■ Task goal
A verbatim repeat of the lines below is required, with the pictures removed.

■ Information shown

^^^^^^^^^^^^^^^^

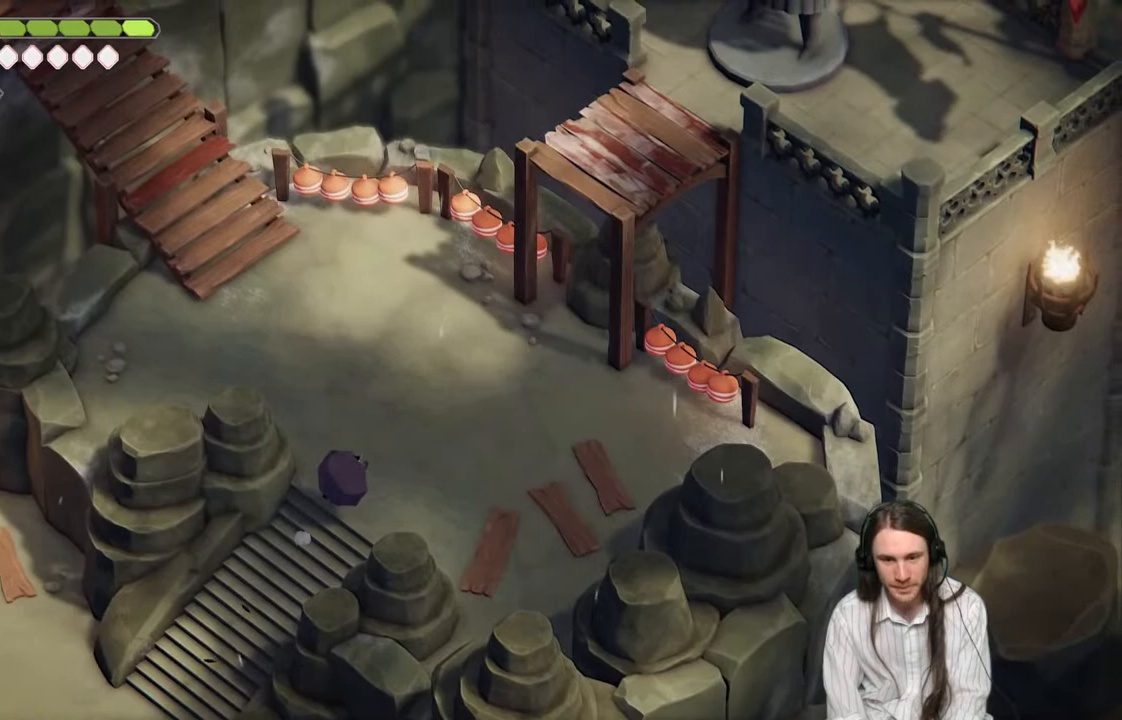
{"buttons": [], "left_stick": "up-right", "right_stick": "center", "events": [[167, "right_stick", "center"]]}
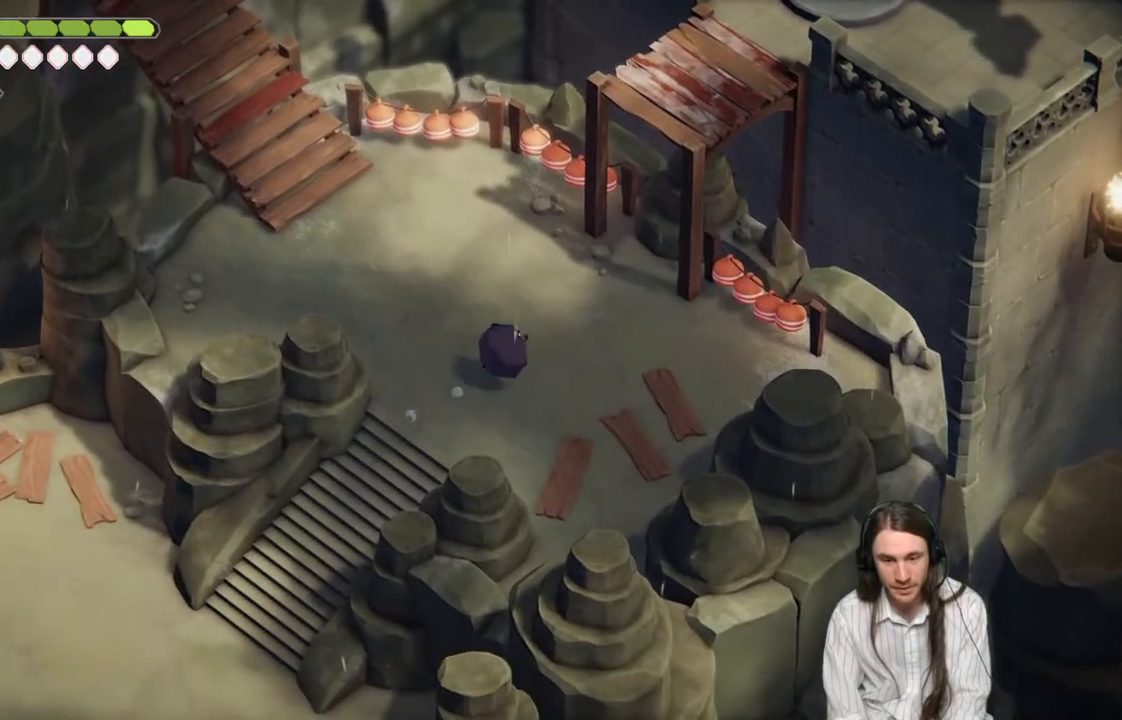
{"buttons": ["L2", "R2"], "left_stick": "up-right", "right_stick": "center", "events": [[17, "L2", "down"], [50, "R2", "down"]]}
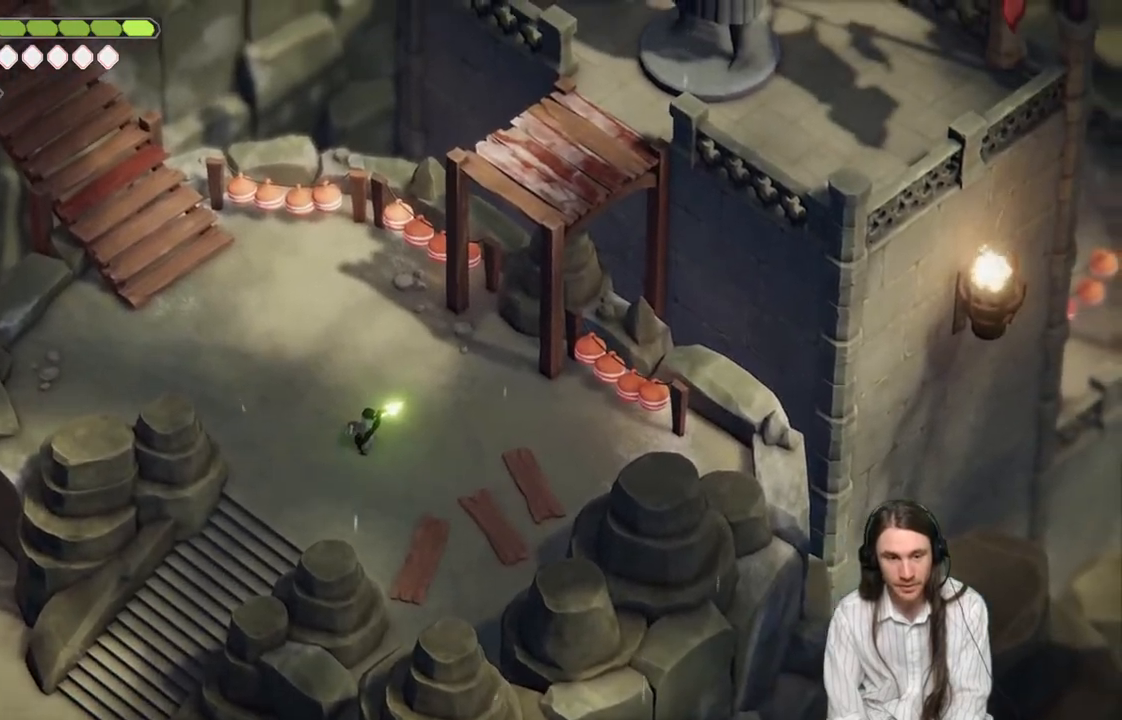
{"buttons": [], "left_stick": "center", "right_stick": "center", "events": [[67, "R2", "up"], [250, "left_stick", "center"], [333, "L2", "up"]]}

^^^^^^^^^^^^^^^^

■ Answer to the exercise
{"buttons": [], "left_stick": "up-right", "right_stick": "center", "events": [[167, "right_stick", "center"]]}
{"buttons": ["L2", "R2"], "left_stick": "up-right", "right_stick": "center", "events": [[17, "L2", "down"], [50, "R2", "down"]]}
{"buttons": [], "left_stick": "center", "right_stick": "center", "events": [[67, "R2", "up"], [250, "left_stick", "center"], [333, "L2", "up"]]}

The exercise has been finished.